Creative coup: Vancouver Dance Centre's 10x10x10
As Scotiabank Dance Centre celebrates its 10th anniversary this fall, the Vancouver Dance Centre's event, 10x10x10, in collaboration with Canadian Music Centre promised to be one of the most exciting events in Vancouver and delivered.
The program consisted of 10 different 10 minute choreographers work danced to music composed by some of Canada's most prominent composers. It had some high points, and some not-so-high points. But the the pieces were markedly different and vivid and the audience seemed compelled by them.
The program opened with a bizarre and funny piece titled "Darkened by Clouds" danced to Jacqueline Leggatt's music and choreographed by Delia Bret. It was a very good match. The three dancers were wearing rain jackets till the end of the piece, when they took off their clothes and lay down wearing bikinis, emulating sun-bathing.
The next performance, a solo dance titled "Liquid", by composer John Korsrud, was danced sensually by Amber Barton, a natural and smooth dancer, who mastered her own choreography.
The third performance featured Steven Chatman's soothing music. Choreographed by James Gnam, this creative, solid piece could use a little more drama. It didn't deliver a clear message.
Jeffrey Ryan's piece was dazzling and the choreography by Byron Chief-Moon was turbulently expressive. The two male dancers followed one another in dirty and torn clothing with an underhanded sensuality. As clarified in the video interview that was , this performance depicted the wretchedness of capitalism and corporation greed.
The fifth piece on the program, composed by Barry Truax and choreographed by Lee Su-Feh, was more of an act than a dance. It was a very theatrical piece with very effective usage of the stage. Lee Su-Feh used the help of some very curious material and surreal music to create an overall psychedelic effect.
After the intermission, five more intriguing performances awaited the stage.

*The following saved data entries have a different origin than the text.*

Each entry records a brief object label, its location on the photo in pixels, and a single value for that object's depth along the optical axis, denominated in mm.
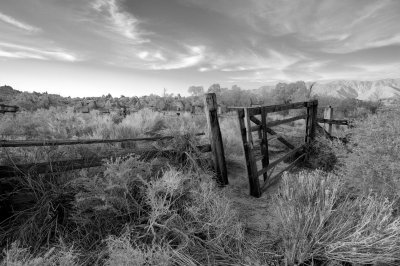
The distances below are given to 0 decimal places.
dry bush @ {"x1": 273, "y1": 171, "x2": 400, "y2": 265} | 2711
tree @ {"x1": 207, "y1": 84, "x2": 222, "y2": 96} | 54272
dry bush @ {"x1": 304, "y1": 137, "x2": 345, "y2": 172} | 7301
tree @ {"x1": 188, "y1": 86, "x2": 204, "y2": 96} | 66938
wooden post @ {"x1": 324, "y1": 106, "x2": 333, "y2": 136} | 10362
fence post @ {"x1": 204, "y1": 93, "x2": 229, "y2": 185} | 5145
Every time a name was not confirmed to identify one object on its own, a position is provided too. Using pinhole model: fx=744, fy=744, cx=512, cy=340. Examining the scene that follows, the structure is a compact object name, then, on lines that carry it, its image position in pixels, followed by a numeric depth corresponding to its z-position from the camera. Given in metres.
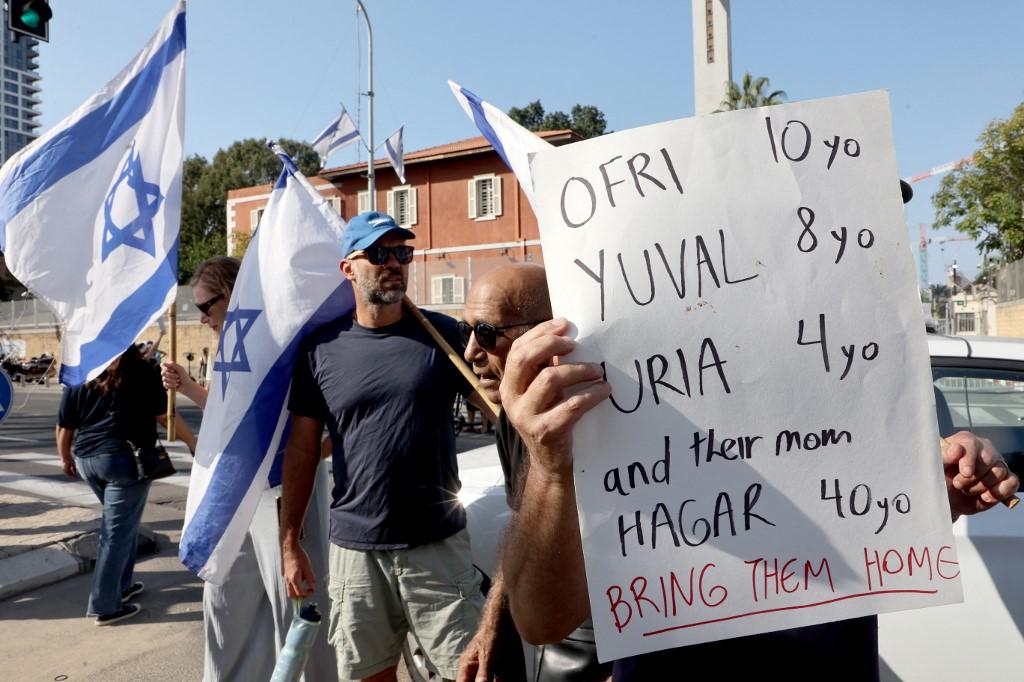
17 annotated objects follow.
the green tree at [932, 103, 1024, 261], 20.50
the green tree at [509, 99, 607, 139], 64.12
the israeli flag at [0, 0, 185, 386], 3.14
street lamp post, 18.92
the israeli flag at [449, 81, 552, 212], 2.11
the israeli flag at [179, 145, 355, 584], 2.66
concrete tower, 23.12
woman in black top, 4.33
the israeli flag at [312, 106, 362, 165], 15.98
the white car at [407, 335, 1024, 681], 2.16
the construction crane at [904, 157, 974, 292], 22.36
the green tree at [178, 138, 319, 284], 52.62
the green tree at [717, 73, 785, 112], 26.36
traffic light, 6.59
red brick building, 32.38
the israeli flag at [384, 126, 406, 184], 17.62
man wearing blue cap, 2.45
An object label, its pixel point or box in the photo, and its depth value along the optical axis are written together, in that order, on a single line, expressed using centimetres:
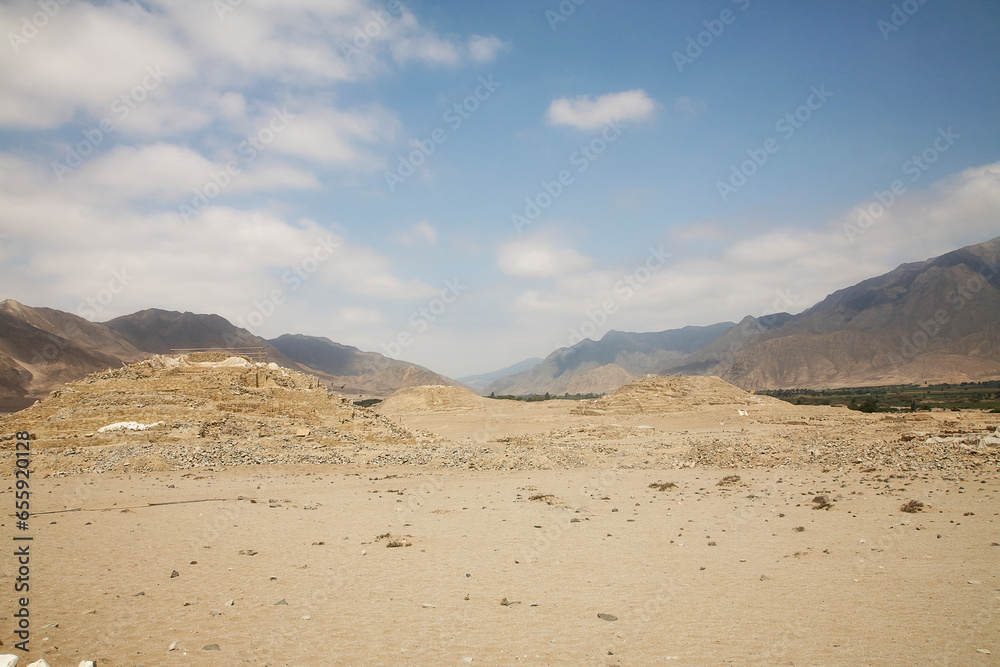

Cross-border, composed by Francois Houle, was a pleasantly upbeat and rhythmically complex piece. The performance, choreographed by Alvin Erasga Tolentino, featured a male duo dressed in exotic eastern inspired clothing and a lighthearted presentation. Part of the aesthetic pleasure, at least for me, was the refined muscularity of the half naked dark body of the dancer.
Composer Marcus Goddard's heartfelt and energetic string quartet titled "Allaqi" was danced with an equally strong and expressive choreography by Joe Laughlin. The blond female duo, who looked almost like twins and were dressed in identical red outfits, danced with passion matching the music.
Overall, except for a very few numbers, the show was lacking in noticeable clothing design. Most dancers appeared in rather plain clothing, which were easy to shrug off. This is of course understandable given the non-expensive ticket pricing.
"Alight", composed and played by solo guitarist on stage, Ed Henderson, and danced to by Robert Leveroos, was brisk and delightfully simple. The music had a Spanish tone to it and the setting included a light sheer white mattress which the dancer danced and occasionally ran around. Towards the end of the piece, he unfolded the mattress and 3 dimensional circles rose from the mattress attached to it. He then put the mattress on his back resembling a white butterfly or bird.
The second last piece in the program, by Leslie Uyeda, was a meditative composition with the musicians live on stage. The choreography, though somewhat interesting, was not intensely effective. This might have been due to the fact that musicians took almost half of the space on stage, with the singer getting most of the visual attention and the dancers' presence being secondary on the stage.
The last piece, composed by Tobin Stokes, was very playful and colourful and perfectly suited to the choreography. Choreographer/performer, Josh Martin, was fully dedicated to the performance with every muscle in his face and body. So much so that it felt like the music is pulling and moving his muscles. He played the role of a conductor with surprising gestures and hilarious facial expressions. He is a talented, natural performer, who effortlessly charmed the audience into bursts of laughter numerous times. Martin's choreography and performance was one of the program's best.